As you might have noticed, it works just fine on x86_64. This is because on x86_64, gcc optimizes the strcmp in libdl.so by converting it to repz cmpsb, avoiding an actual function call. Since AArch64/MIPS64/PowerPC64 don't have an optimized strcmp, they don't dodge the bullet. Basically, x86 works by accident, and will stop working if you compile glibc with -O0...

As for fixing this issue - the only thing I can think of is to have a TLS variable __msan_in_libcall that's set for the duration of dlerror and other funny calls, and checked in interceptors, which will then disable all error checking. Not sure how workable that is. Thoughts?

eugenis edited edge metadata.Apr 18 2016, 1:45 PM

Thank you for the investigation!
We already have what you describe as "__msan_in_libcall". It's called MSanInterceptorContext::in_interceptor_scope and ::in_interceptor_scope in msan_interceptors.cc. At the moment it applies to the common interceptors, but not to msan-specific interceptors; dlerror is msan-specific.
I think it would be a good idea to extend the MsanInterceptorContext logic from COMMON_INTERCEPTOR_ENTER to all the (legacy) msan interceptors.

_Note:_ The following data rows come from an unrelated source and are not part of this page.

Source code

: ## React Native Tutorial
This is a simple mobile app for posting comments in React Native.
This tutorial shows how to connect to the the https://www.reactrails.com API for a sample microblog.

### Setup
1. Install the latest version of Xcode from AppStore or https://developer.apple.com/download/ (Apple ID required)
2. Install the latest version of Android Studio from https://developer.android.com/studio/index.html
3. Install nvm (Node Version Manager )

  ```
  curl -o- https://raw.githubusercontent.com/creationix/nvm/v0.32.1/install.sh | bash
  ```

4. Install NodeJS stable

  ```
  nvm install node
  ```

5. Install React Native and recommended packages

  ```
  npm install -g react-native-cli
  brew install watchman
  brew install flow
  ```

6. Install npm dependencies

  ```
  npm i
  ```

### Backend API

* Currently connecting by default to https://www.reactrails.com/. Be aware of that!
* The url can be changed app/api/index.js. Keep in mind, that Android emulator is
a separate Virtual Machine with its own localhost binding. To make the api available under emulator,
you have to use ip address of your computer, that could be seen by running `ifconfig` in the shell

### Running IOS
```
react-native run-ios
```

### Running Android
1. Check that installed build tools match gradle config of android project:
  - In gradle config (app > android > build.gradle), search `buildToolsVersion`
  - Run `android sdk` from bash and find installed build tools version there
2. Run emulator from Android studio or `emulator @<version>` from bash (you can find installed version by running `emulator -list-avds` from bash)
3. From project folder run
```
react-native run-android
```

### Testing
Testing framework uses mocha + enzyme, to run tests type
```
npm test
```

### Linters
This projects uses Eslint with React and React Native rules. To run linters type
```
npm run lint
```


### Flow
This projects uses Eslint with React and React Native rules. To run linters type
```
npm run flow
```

Among other things, this would make ENSURE_MSAN_INITED() and "if (msan_init_is_running)" lines in most interceptors unnecessary.

Thank you for the investigation!
We already have what you describe as "__msan_in_libcall". It's called MSanInterceptorContext::in_interceptor_scope and ::in_interceptor_scope in msan_interceptors.cc. At the moment it applies to the common interceptors, but not to msan-specific interceptors; dlerror is msan-specific.
I think it would be a good idea to extend the MsanInterceptorContext logic from COMMON_INTERCEPTOR_ENTER to all the (legacy) msan interceptors. Among other things, this would make ENSURE_MSAN_INITED() and "if (msan_init_is_running)" lines in most interceptors unnecessary.

Huh, that actually sounds simpler than I thought. I'll wait with commiting D19205 and try that first.